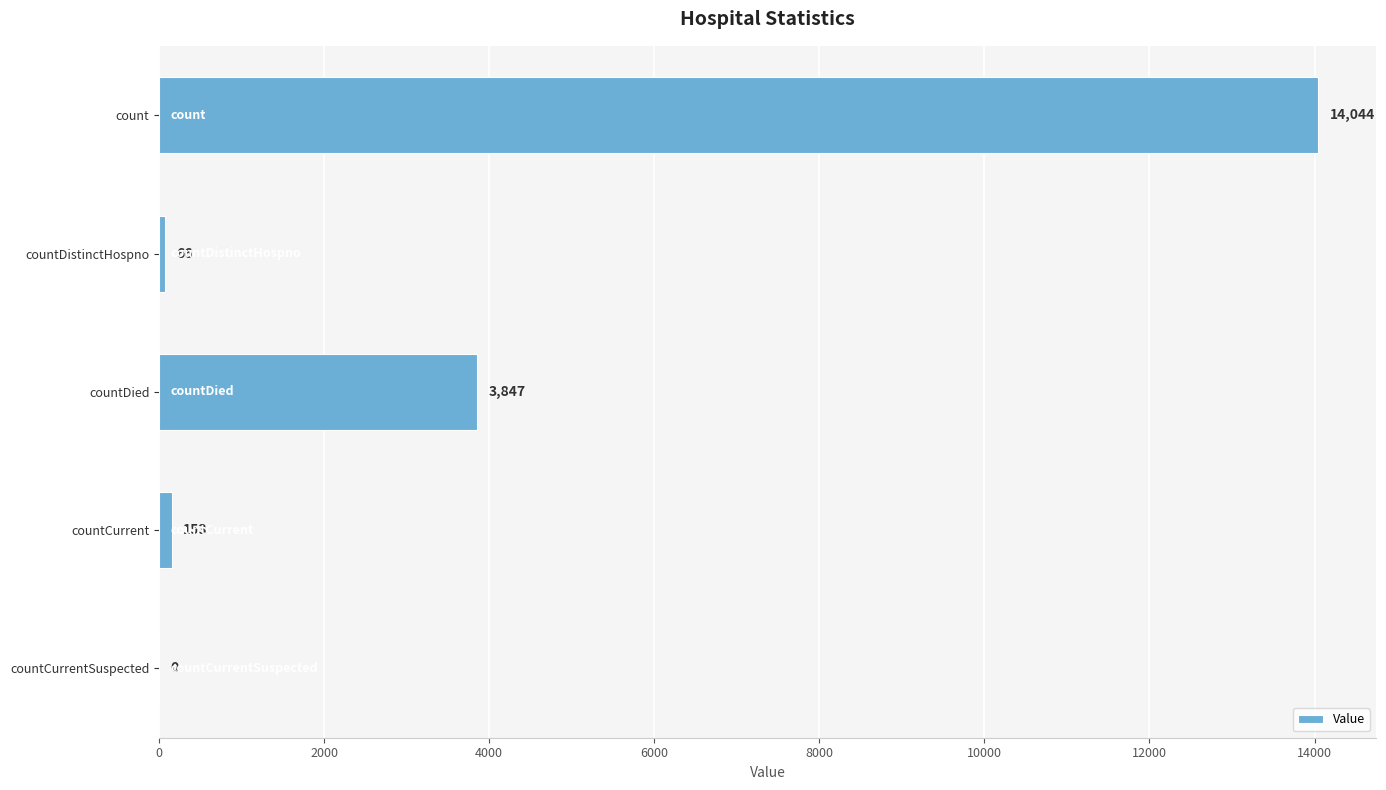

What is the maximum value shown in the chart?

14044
==
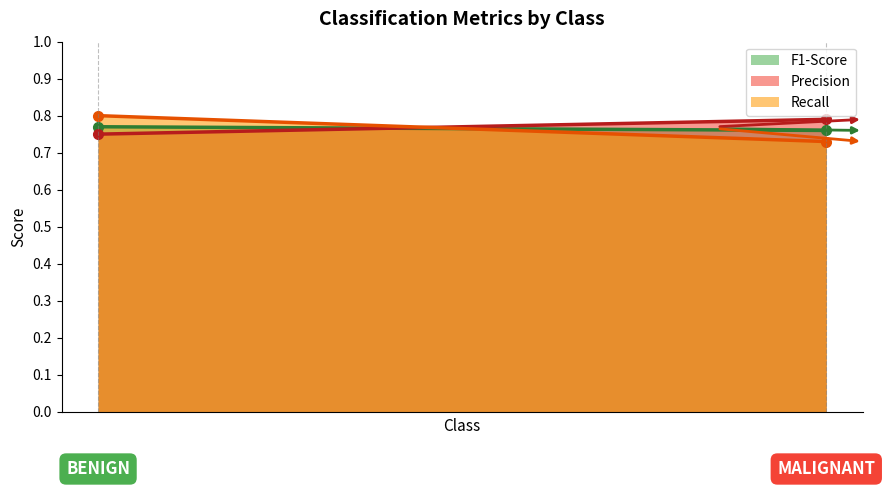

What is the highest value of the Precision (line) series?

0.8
...
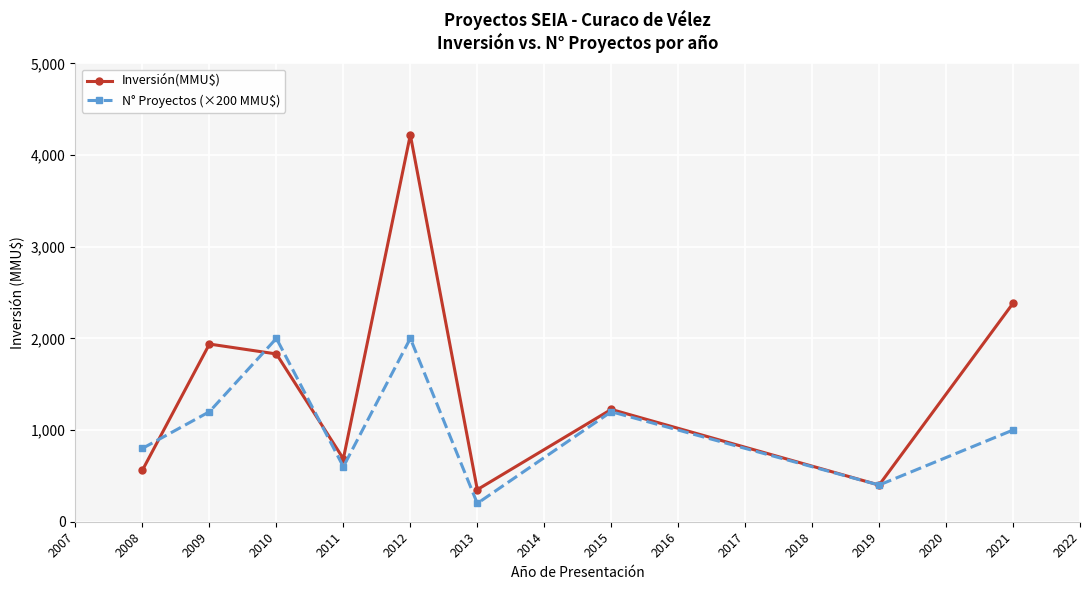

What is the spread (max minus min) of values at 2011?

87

_Task to carry out_
Gather each line from the items above that contains the word "What", and copy those lines out in order.

_Response_
What is the maximum value shown in the chart?
What is the highest value of the Precision (line) series?
What is the spread (max minus min) of values at 2011?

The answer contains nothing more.